- **RECORDS FOR THIS TASK**
▬▬▬▬▬▬▬▬▬▬

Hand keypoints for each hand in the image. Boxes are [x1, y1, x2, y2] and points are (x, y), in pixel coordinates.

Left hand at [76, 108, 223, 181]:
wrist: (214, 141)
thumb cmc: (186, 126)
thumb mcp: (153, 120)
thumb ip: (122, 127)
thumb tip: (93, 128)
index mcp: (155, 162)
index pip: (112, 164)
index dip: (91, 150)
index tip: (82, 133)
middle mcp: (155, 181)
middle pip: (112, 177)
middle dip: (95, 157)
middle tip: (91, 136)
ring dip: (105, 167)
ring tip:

▬▬▬▬▬▬▬▬▬▬

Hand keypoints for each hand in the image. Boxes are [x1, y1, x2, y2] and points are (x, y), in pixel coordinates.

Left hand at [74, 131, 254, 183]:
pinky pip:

▬▬▬▬▬▬▬▬▬▬

- **TRY IT**
An answer is complete only when it holds every line above containing the string "hand".

- **PROBLEM SOLUTION**
Hand keypoints for each hand in the image. Boxes are [x1, y1, x2, y2] and points are (x, y), in pixel coordinates.
Left hand at [76, 108, 223, 181]:
Hand keypoints for each hand in the image. Boxes are [x1, y1, x2, y2] and points are (x, y), in pixel coordinates.
Left hand at [74, 131, 254, 183]:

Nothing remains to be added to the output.